The rate of fake citations increased more than 12-fold since 2023, with the sharpest rise beginning in mid-2024.
Study Details
The research was led by Maxim Topaz, PhD, an associate professor at Columbia University's School of Nursing and Data Science Institute. Co-authors include Nir Roguin, MD (Tel Aviv Sourasky Medical Center, Ben-Gurion University); Pallavi Gupta, PhD; Zhihong Zhang, PhD (Columbia University); and Laura-Maria Peltonen, PhD (University of Eastern Finland, Wellbeing Services County of North Savo, University of Turku).
Fabricated references are citations that do not correspond to any existing publication in scientific databases. The increase in these citations coincided with the increased use of AI writing tools.
Responses and Recommendations
Maxim Topaz stated that medical professionals and guideline developers cannot verify whether cited evidence exists. He noted that one paper reviewed contained 18 fake references out of 30, and some of those citations already appear in other papers and systematic reviews that inform clinical care.
The study authors recommend:
- Publishers verify references with each paper submission.
- Indexing services add metadata to records to allow users to assess reference accuracy.

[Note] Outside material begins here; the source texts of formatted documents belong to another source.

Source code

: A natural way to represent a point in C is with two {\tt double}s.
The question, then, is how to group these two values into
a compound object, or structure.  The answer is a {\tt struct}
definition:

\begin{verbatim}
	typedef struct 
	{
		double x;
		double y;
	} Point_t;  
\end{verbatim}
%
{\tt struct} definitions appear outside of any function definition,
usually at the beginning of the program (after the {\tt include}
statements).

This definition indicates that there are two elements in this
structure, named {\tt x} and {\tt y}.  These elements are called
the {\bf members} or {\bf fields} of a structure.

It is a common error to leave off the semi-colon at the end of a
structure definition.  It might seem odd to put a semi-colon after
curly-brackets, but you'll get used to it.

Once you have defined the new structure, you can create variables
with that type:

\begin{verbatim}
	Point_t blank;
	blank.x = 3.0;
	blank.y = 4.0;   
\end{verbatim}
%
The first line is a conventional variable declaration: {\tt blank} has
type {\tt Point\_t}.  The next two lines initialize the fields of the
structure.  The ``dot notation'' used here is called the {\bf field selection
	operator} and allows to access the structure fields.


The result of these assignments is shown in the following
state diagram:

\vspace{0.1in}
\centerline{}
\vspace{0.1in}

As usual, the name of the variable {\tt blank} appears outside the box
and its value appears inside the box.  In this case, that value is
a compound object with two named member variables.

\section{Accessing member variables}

- Major research integrity databases establish a dedicated category for fake references to enable systematic tracking and accountability.
- Publishers retroactively screen existing publications and issue corrections or retractions where fake references compromise a paper's conclusions.
As of the audit date, 98.4% of affected papers had not received any publisher action.
Commentary
In an accompanying commentary, Howard Bauchner, MD (Boston University) and Frederick P. Rivara, MD (University of Washington) stated that public trust in science is declining globally and that there is a need for renewed efforts to enhance research integrity. They noted that authors must be accountable for the entire manuscript, including references.